The parser looks at the first two words in a sentence and decides
whether they are AdWhatever and Whatever. If not, the first word goes on
a LIFO stack, and the same test is applied to the second and third
words. If the words did have the appropriate Linking and Root Functions,
they are tested for semantic congruity. If that fails, the LeftHandWord
goes on the stack, and the next word to the right in the sentence is
brought into play.
If there is both grammatical and semantic congruence, the words are
linked (連文節) with the functions of the original RHW. If there is
anything waiting on the stack, it is checked as before against this new
RightHandWord.
When the last word is reached, and everything has been successfully
matched (if not, the message "Cannot understand the sentence" is
output), a bracketed tree is output, such as
3(kore-wa 2(1(hito-ni wakar-u-yoo-na)1 nihongo-no)2 bun-da)3
Whether that is correct or not (is it really わかるような日本語, as I'm
sure the last version of my program would parse it, or is it わかるよう
な文だ, which seems more likely to me) is, I concede an important
question, but I accepted *reasonable* parses, as long as really bad ones
were rejected.
A sample of a sentence JPARS couldn't (and shouldn't) parse follows
similar, but OK ones, below:
(Perhaps looking at a map) バスはこの道をきた。 → 3(basu-wa 2(1(kono
miti-o)1 ki-ta)2)3 (Of course the input was romanized the same way as
the output. Except, since the way to input computer programs and data
when I started this program was Hollerith punch cards, all caps.)
かれはこのシャツをきた。→ 3(kare-wa 2(1(kono syatu-o)1 ki-ta)2)3
バスはこのシャツをきた。→ I don't understand the sentence.
And Chance, if you're still here, I'll name a few books and see if you
can guess which one I used for my initial data. Bear in mind that my
goal was to parse mid-20th century *colloquial* Japanese.
谷崎潤一郎 『古都』
山本雄三 『波』
森鴎外 『ウィ(I don't know how to type wa-gyou-no i!)タ・セクスアリス』
太宰治 『晩年』
Bart
I am learning
as everybody is learning.
Is 'whoosh' here the same as 'shoo'?
>> I meant no disrespect.
None taken. I have a number of "127.0.0.1" links in my setup.

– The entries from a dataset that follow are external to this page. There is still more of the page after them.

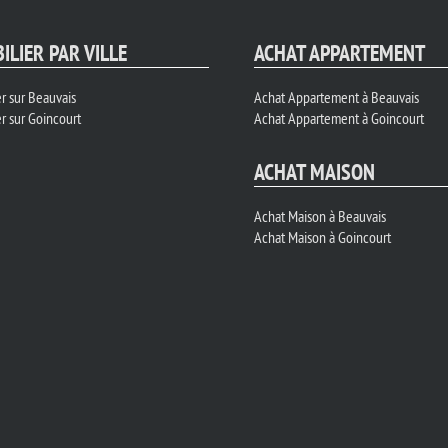
ILIER PAR VILLE
ACHAT APPARTEMENT
r sur Beauvais
Achat Appartement à Beauvais
r sur Goincourt
Achat Appartement à Goincourt
ACHAT MAISON
Achat Maison à Beauvais
Achat Maison à Goincourt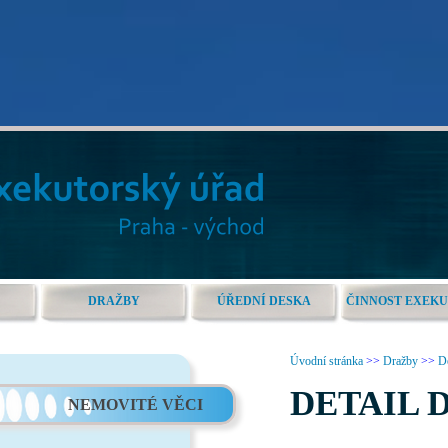
DRAŽBY
ÚŘEDNÍ DESKA
ČINNOST EXEK
Úvodní stránka
>>
Dražby
>>
De
DETAIL 
NEMOVITÉ VĚCI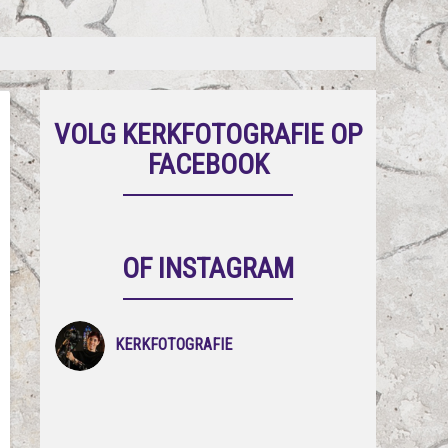
VOLG KERKFOTOGRAFIE OP
FACEBOOK
OF INSTAGRAM
KERKFOTOGRAFIE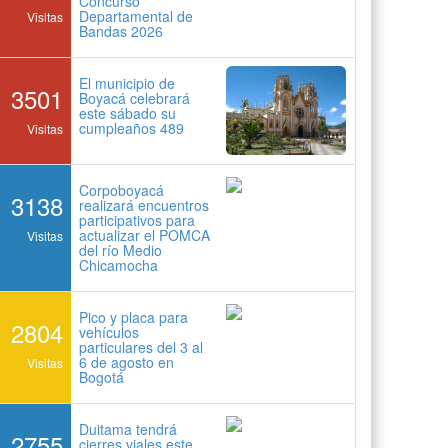
Concurso
Departamental de
Visitas
Bandas 2026
El municipio de
3501
Boyacá celebrará
este sábado su
cumpleaños 489
Visitas
Corpoboyacá
3138
realizará encuentros
participativos para
actualizar el POMCA
Visitas
del río Medio
Chicamocha
Pico y placa para
2804
vehículos
particulares del 3 al
6 de agosto en
Visitas
Bogotá
Duitama tendrá
2755
cierres viales este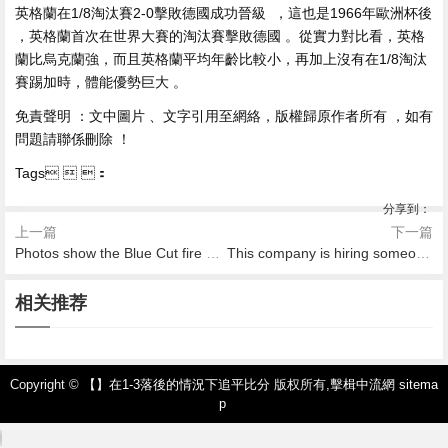
英格蘭在1/8淘汰賽2-0擊敗德國成功晉級  ，這也是1966年歐洲杯後
，英格蘭首次在世界大賽的淘汰賽擊敗德國 。從實力對比看，英格
蘭比烏克蘭強 ，而且英格蘭平均年齡比較小，再加上沒有在1/8淘汰
賽踢加時，體能優勢巨大 。
免責聲明 ：文中圖片 、文字引用至網絡 ，版權歸原作者所有 ，如有
問題請聯係刪除  ！
Tags  ：
分享到：
上一篇
下一篇
Photos show the Blue Cut fire blazing a path of destruction in California
This company is hiring someone just to drink all day
2026-08-07 05:21
2026-08-07 05:15
2026-08-07 04:41
2026-08-07 03:54
2026-08-07 03:48
2026-08-07 03:33
Twitter grants everyone acce
Apple is testing a way to com
相关推荐
Cancel culture is named Mac
Uber tests new safety featur
Katy Perry talks 'Rise,' her ne
The many tech fails of curse
ss to quality filter for tweet no
pletely turn off location tracki
quarie Dictionary's word of th
e: audio
xt batch of songs, and how to
d muppet Rudy Giuliani
tifications
ng in iOS
e year
survive Twitter
Copyright ©
【】在1-3落後的情況下追平比分
版权所有,
擊楫中流網
sitema
p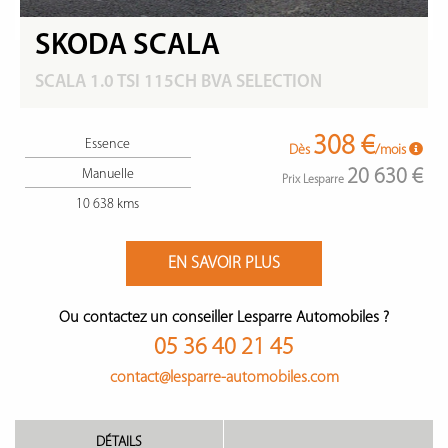
SKODA SCALA
SCALA 1.0 TSI 115CH BVA SELECTION
308 €
Essence
Dès
/mois
20 630 €
Manuelle
Prix Lesparre
10 638 kms
EN SAVOIR PLUS
Ou contactez un conseiller Lesparre Automobiles ?
05 36 40 21 45
contact@lesparre-automobiles.com
DÉTAILS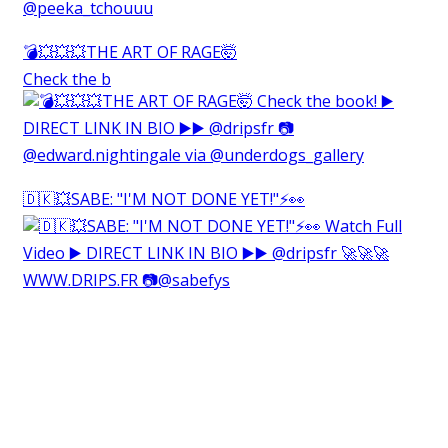
💣💥💥💥THE ART OF RAGE🤯⁠
Check the b
🇩🇰💥SABE: "I'M NOT DONE YET!"⚡️👀⁠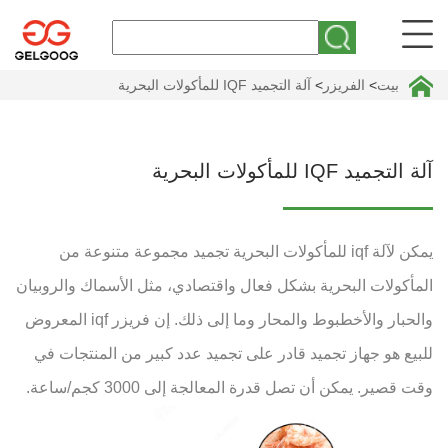
بيت
>
الفريزر
>
آلة التجميد IQF للمأكولات البحرية
آلة التجميد IQF للمأكولات البحرية
يمكن لآلة iqf للمأكولات البحرية تجميد مجموعة متنوعة من
المأكولات البحرية بشكل فعال واقتصادي، مثل الأسماك والروبيان
والحبار والأخطبوط والمحار وما إلى ذلك. إن فريزر iqf المعروض
للبيع هو جهاز تجميد قادر على تجميد عدد كبير من المنتجات في
وقت قصير. يمكن أن تصل قدرة المعالجة إلى 3000 كجم/ساعة.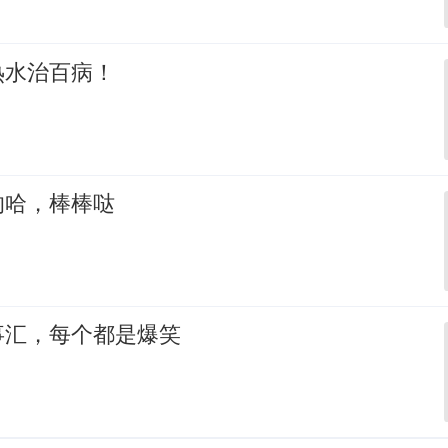
热水治百病！
的哈，棒棒哒
事汇，每个都是爆笑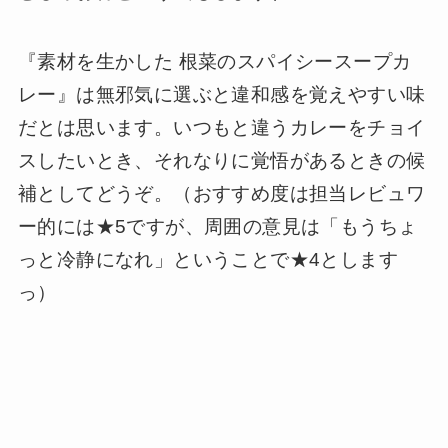
『素材を生かした 根菜のスパイシースープカ
レー』は無邪気に選ぶと違和感を覚えやすい味
だとは思います。いつもと違うカレーをチョイ
スしたいとき、それなりに覚悟があるときの候
補としてどうぞ。（おすすめ度は担当レビュワ
ー的には★5ですが、周囲の意見は「もうちょ
っと冷静になれ」ということで★4とします
っ）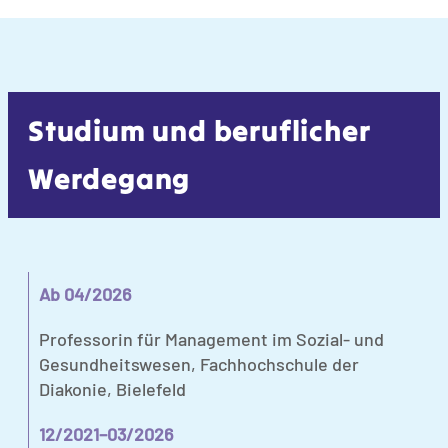
Studium und beruflicher
Werdegang
Ab 04/2026
Professorin für Management im Sozial- und
Gesundheitswesen, Fachhochschule der
Diakonie, Bielefeld
12/2021–03/2026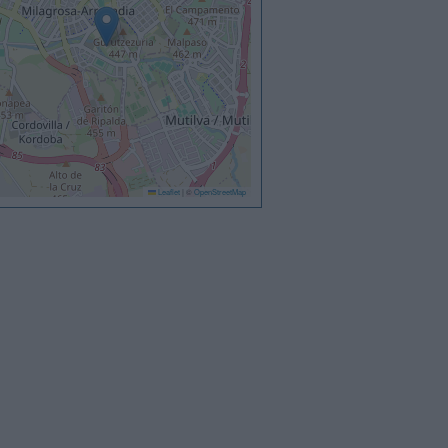
Leaflet
|
©
OpenStreetMap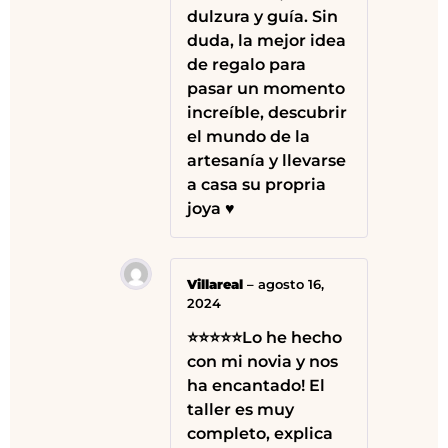
dulzura y guía. Sin
duda, la mejor idea
de regalo para
pasar un momento
increíble, descubrir
el mundo de la
artesanía y llevarse
a casa su propria
joya ♥️
Villareal
–
agosto 16,
2024
⭐⭐⭐⭐⭐Lo he hecho
con mi novia y nos
ha encantado! El
taller es muy
completo, explica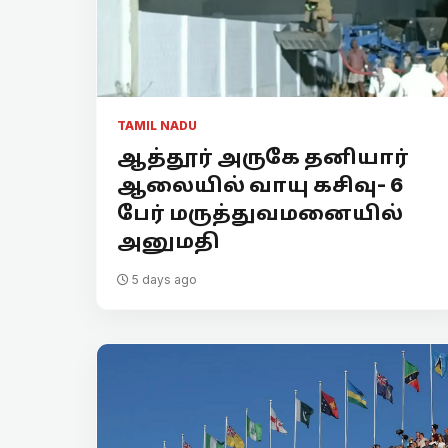
TAMIL NADU
ஆத்தூர் அருகே தனியார்
ஆலையில் வாயு கசிவு- 6
பேர் மருத்துவமனையில்
அனுமதி
5 days ago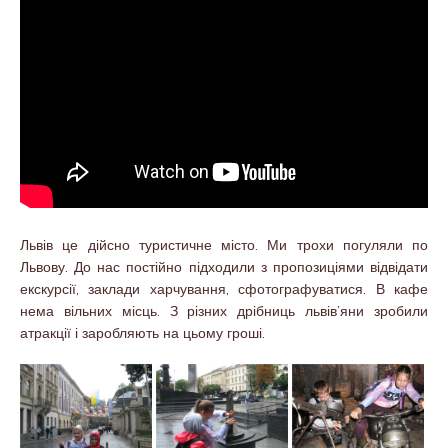
Львів це дійсно туристичне місто. Ми трохи погуляли по
Львову. До нас постійно підходили з пропозиціями відвідати
екскурсії, заклади харчування, сфотографуватися. В кафе
нема вільних місць. З різних дрібниць львів’яни зробили
атракції і заробляють на цьому гроші.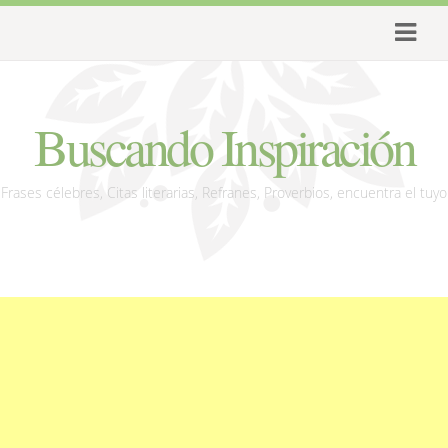
Buscando Inspiración
Frases célebres, Citas literarias, Refranes, Proverbios, encuentra el tuyo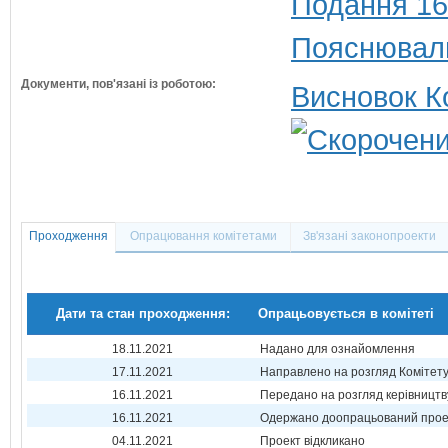
Подання 16
Пояснюваль
Документи, пов'язані із роботою:
Висновок К
Проходження
Опрацювання комітетами
Зв'язані законопроекти
Дати та стан проходження:
Опрацьовується в комітеті
18.11.2021
Надано для ознайомлення
17.11.2021
Направлено на розгляд Комітет
16.11.2021
Передано на розгляд керівництв
16.11.2021
Одержано доопрацьований прое
04.11.2021
Проект відкликано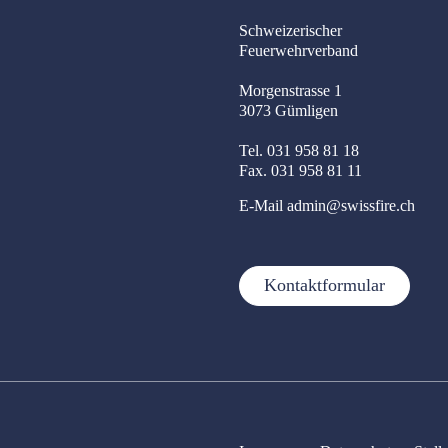
Schweizerischer
Feuerwehrverband
Morgenstrasse 1
3073 Gümligen
Tel. 031 958 81 18
Fax. 031 958 81 11
E-Mail
admin@swissfire.ch
Kontaktformular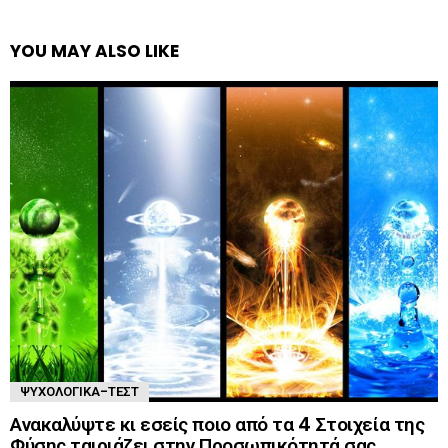
YOU MAY ALSO LIKE
ΨΥΧΟΛΟΓΙΚΆ-ΤΈΣΤ
Ανακαλύψτε κι εσείς ποιο από τα 4 Στοιχεία της
Φύσης ταιριάζει στην Προσωπικότητά σας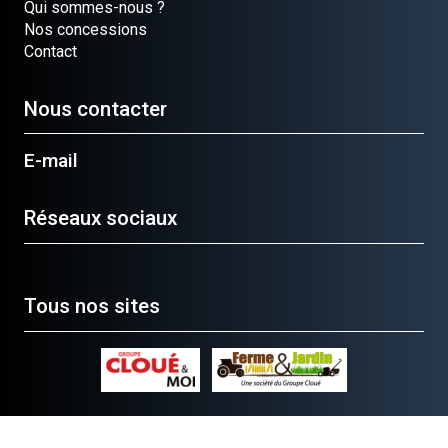
Qui sommes-nous ?
Nos concessions
Contact
Nous contacter
E-mail
Réseaux sociaux
Tous nos sites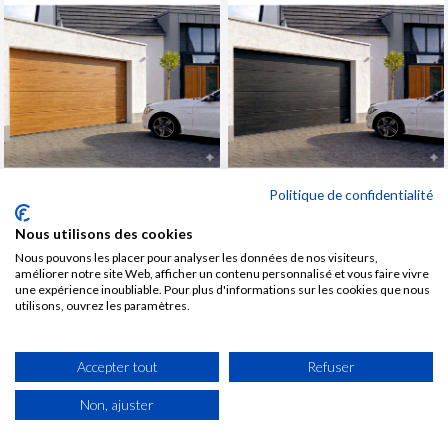
Politique de confidentialité
Nous utilisons des cookies
Nous pouvons les placer pour analyser les données de nos visiteurs,
Porte de garage
Porte de garage
améliorer notre site Web, afficher un contenu personnalisé et vous faire vivre
sectionnelle motorisé
sectionnelle motorisé
une expérience inoubliable. Pour plus d'informations sur les cookies que nous
Renomatic H.2000 x
Renomatic H.2000 x
utilisons, ouvrez les paramètres.
l.2500mm DecoColor
l.2500mm DecoColor Night
Golden Oak
Oak
Accepter tout
Refuser
Prix
Prix
1 080 € TTC
1 080 € TTC
Non, ajuster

>Is 'whoosh' here the same as 'shoo'?
It depends. What do you mean by "shoo"? Is it English, Japanese, or
Korean? If "shoo" = "scat" or "gidoudahere," no, it's not the same.
--
Don Kirkman
don...@charter.net
> It depends. What do you mean by "shoo"? Is it English, Japanese, or
> Korean? If "shoo" = "scat" or "gidoudahere," no, it's not the same.
But if you get some scat on your shoo, don't you dare come walking into
the house.
Then, what will be it?
TIA
Seems like a double whoosh going on here.
Any one there enlightening the benighted?